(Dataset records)
━━━━━━
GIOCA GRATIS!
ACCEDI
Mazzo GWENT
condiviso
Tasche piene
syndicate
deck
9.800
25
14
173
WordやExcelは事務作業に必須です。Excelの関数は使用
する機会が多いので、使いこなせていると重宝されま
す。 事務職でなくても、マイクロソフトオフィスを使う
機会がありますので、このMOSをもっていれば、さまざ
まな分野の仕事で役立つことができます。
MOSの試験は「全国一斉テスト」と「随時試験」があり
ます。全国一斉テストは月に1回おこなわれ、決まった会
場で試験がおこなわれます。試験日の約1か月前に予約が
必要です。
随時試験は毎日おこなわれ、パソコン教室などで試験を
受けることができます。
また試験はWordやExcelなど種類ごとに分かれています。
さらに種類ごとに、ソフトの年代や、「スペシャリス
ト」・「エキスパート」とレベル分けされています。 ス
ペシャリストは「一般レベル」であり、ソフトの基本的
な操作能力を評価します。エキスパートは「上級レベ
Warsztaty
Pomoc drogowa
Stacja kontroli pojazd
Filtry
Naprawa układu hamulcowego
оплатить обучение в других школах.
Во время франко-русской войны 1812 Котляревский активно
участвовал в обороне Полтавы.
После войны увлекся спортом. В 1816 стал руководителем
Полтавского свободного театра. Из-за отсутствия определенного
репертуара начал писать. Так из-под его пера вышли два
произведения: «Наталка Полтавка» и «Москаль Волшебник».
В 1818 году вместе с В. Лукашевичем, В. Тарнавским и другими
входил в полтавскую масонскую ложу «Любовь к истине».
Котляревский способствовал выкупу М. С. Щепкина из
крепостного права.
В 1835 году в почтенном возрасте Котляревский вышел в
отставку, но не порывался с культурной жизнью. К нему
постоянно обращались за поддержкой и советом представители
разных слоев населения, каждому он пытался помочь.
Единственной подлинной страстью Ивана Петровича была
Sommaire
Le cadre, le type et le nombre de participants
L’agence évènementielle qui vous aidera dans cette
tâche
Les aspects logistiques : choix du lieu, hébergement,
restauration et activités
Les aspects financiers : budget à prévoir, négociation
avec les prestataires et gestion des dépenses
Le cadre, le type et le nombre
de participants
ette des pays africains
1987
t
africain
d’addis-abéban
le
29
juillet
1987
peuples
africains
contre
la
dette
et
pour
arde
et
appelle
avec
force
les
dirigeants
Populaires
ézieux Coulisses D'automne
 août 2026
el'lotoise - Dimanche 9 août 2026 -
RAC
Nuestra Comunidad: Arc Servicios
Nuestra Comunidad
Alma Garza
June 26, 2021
━━━━━━
▶ **THE PROBLEM**: Set out every line of the data above as a numbered list, with any blank lines dropped.

▶ **ANSWER SECTION**:
1. GIOCA GRATIS!
2. ACCEDI
3. Mazzo GWENT
4. condiviso
5. Tasche piene
6. syndicate
7. deck
8. 9.800
9. 25
10. 14
11. 173
12. WordやExcelは事務作業に必須です。Excelの関数は使用
13. する機会が多いので、使いこなせていると重宝されま
14. す。 事務職でなくても、マイクロソフトオフィスを使う
15. 機会がありますので、このMOSをもっていれば、さまざ
16. まな分野の仕事で役立つことができます。
17. MOSの試験は「全国一斉テスト」と「随時試験」があり
18. ます。全国一斉テストは月に1回おこなわれ、決まった会
19. 場で試験がおこなわれます。試験日の約1か月前に予約が
20. 必要です。
21. 随時試験は毎日おこなわれ、パソコン教室などで試験を
22. 受けることができます。
23. また試験はWordやExcelなど種類ごとに分かれています。
24. さらに種類ごとに、ソフトの年代や、「スペシャリス
25. ト」・「エキスパート」とレベル分けされています。 ス
26. ペシャリストは「一般レベル」であり、ソフトの基本的
27. な操作能力を評価します。エキスパートは「上級レベ
28. Warsztaty
29. Pomoc drogowa
30. Stacja kontroli pojazd
31. Filtry
32. Naprawa układu hamulcowego
33. оплатить обучение в других школах.
34. Во время франко-русской войны 1812 Котляревский активно
35. участвовал в обороне Полтавы.
36. После войны увлекся спортом. В 1816 стал руководителем
37. Полтавского свободного театра. Из-за отсутствия определенного
38. репертуара начал писать. Так из-под его пера вышли два
39. произведения: «Наталка Полтавка» и «Москаль Волшебник».
40. В 1818 году вместе с В. Лукашевичем, В. Тарнавским и другими
41. входил в полтавскую масонскую ложу «Любовь к истине».
42. Котляревский способствовал выкупу М. С. Щепкина из
43. крепостного права.
44. В 1835 году в почтенном возрасте Котляревский вышел в
45. отставку, но не порывался с культурной жизнью. К нему
46. постоянно обращались за поддержкой и советом представители
47. разных слоев населения, каждому он пытался помочь.
48. Единственной подлинной страстью Ивана Петровича была
49. Sommaire
50. Le cadre, le type et le nombre de participants
51. L’agence évènementielle qui vous aidera dans cette
52. tâche
53. Les aspects logistiques : choix du lieu, hébergement,
54. restauration et activités
55. Les aspects financiers : budget à prévoir, négociation
56. avec les prestataires et gestion des dépenses
57. Le cadre, le type et le nombre
58. de participants
59. ette des pays africains
60. 1987
61. t
62. africain
63. d’addis-abéban
64. le
65. 29
66. juillet
67. 1987
68. peuples
69. africains
70. contre
71. la
72. dette
73. et
74. pour
75. arde
76. et
77. appelle
78. avec
79. force
80. les
81. dirigeants
82. Populaires
83. ézieux Coulisses D'automne
84.  août 2026
85. el'lotoise - Dimanche 9 août 2026 -
86. RAC
87. Nuestra Comunidad: Arc Servicios
88. Nuestra Comunidad
89. Alma Garza
90. June 26, 2021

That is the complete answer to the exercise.